DO bring over food. Even with a limited appetite, I love having options. When you get any type of serious diagnosis, there are usually people around, and food always helps. Appetites can vary during treatment or after surgery, so it is nice when different foods are coming to the house. There is a possibility that they haven’t eaten for a while or nothing is appealing. Wouldn't it be nice if you helped them to start eating again?
DO spend quality time with them when you are available and your schedules link up. I know that my main goal is to continue to collect good people and make memories. When you receive a diagnosis such as mine, you tend to put more weight on things that matter, like quality time. My door is always open, figuratively speaking. I have a regular cast of characters that frequent what I call the “chemo couch”
DO ask if they need a ride. This is always a thoughtful gesture, although it’s not for everyone. I know that I enjoy my own company and like to go to most of my appointments alone, but everyone is different.

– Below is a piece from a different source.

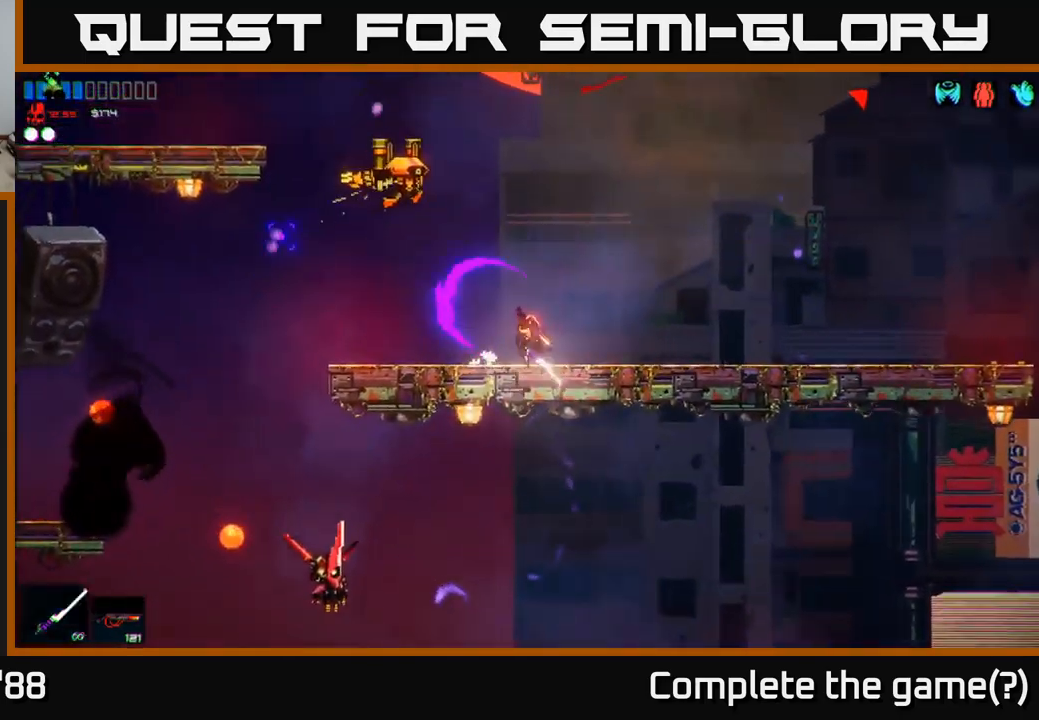
{"buttons": ["R1"], "left_stick": "right", "right_stick": "left", "events": [[167, "R2", "up"], [267, "A", "down"], [417, "A", "up"], [450, "R1", "down"]]}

DO offer to help with any animals they may have. On days when you’re not feeling well, having to feed, walk and take care of a pet can be a challenge.
DO offer to hook them up with someone if they are single. I know that I would appreciate that. I am not dead, and I don't plan on dying any time soon.

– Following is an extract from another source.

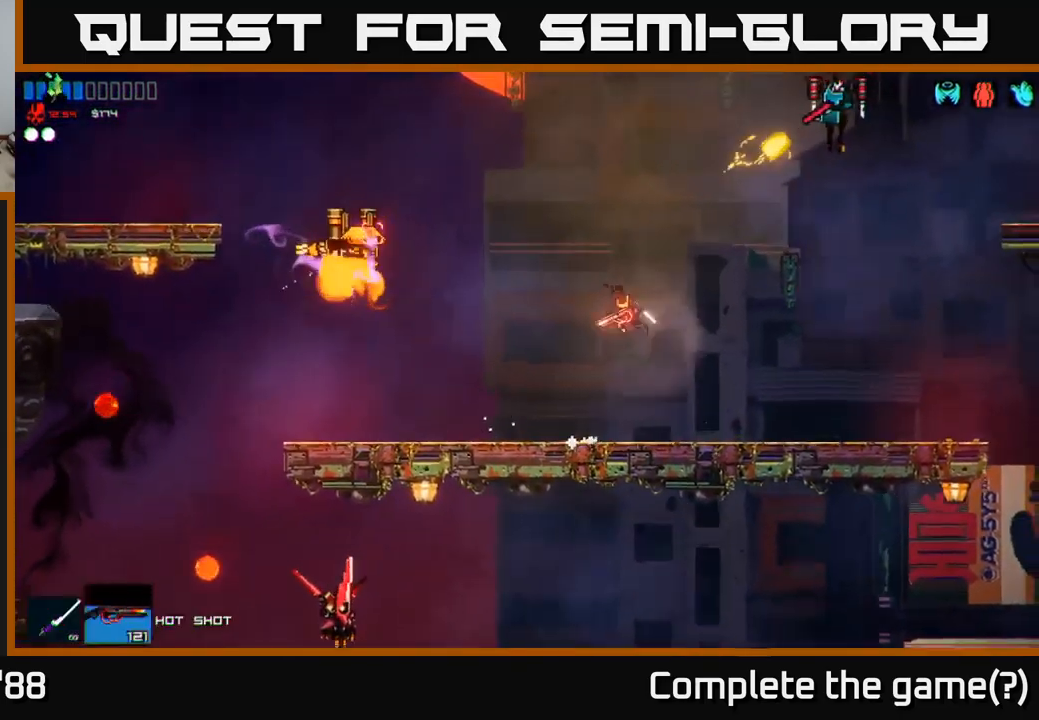
{"buttons": [], "left_stick": "right", "right_stick": "left", "events": [[50, "R1", "up"], [100, "R2", "down"], [200, "R2", "up"], [400, "left_stick", "up-left"], [483, "left_stick", "right"]]}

DO check in regularly. The worst thing to do is stay silent. I know that for me, when someone doesn't reach out, I think they are not interested in being a part of my life. This rodeo isn’t for everyone, but if you do want to be there for the person, make sure they know it.
DO ask me to connect with people who are in a similar situation. It’s really helpful to talk to people who are in the same stage of cancer and had or are having similar experiences. However, the stage part is really important.
I hope the information above helps just one person. Feel free to share it with a friend if you think it can make a difference!